--- Data excerpts ---
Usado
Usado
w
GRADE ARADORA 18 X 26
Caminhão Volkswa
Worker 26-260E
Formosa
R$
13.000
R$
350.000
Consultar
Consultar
---
--- Data excerpts ---
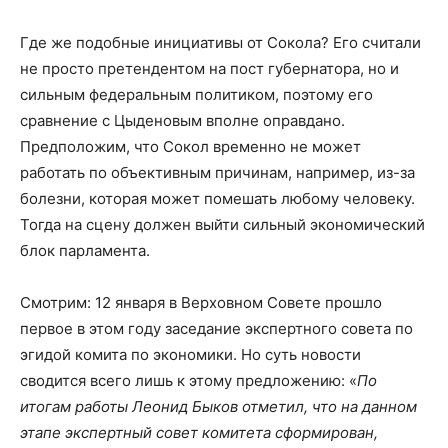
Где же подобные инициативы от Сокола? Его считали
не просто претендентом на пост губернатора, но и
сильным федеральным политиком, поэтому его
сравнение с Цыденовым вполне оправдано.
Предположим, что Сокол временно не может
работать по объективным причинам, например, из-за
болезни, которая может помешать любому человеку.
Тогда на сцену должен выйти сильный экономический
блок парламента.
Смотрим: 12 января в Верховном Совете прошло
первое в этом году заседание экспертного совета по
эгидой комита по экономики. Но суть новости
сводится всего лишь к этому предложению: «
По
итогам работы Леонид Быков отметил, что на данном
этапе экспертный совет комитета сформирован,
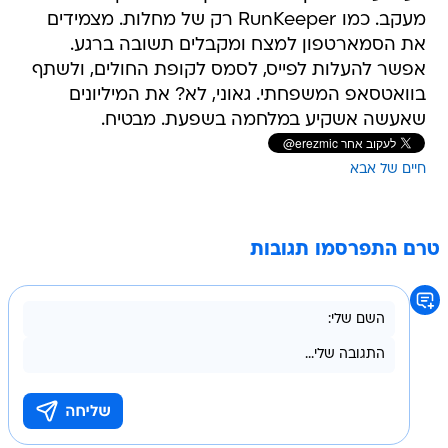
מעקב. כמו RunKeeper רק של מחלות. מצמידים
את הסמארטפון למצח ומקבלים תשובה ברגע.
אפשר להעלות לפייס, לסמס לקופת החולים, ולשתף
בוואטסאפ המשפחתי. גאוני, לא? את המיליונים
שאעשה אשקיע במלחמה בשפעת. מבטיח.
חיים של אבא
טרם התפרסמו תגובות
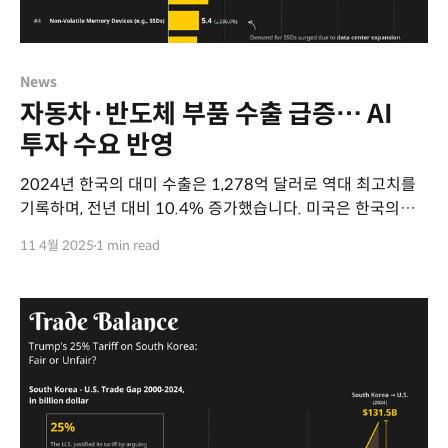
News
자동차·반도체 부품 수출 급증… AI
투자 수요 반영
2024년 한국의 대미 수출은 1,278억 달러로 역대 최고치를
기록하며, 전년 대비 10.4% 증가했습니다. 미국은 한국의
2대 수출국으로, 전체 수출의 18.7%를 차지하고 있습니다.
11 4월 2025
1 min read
---
### Work instructions
Filter the entries down to the lines that hold "может". Copy those lines.

### Solution for this problem
Предположим, что Сокол временно не может
болезни, которая может помешать любому человеку.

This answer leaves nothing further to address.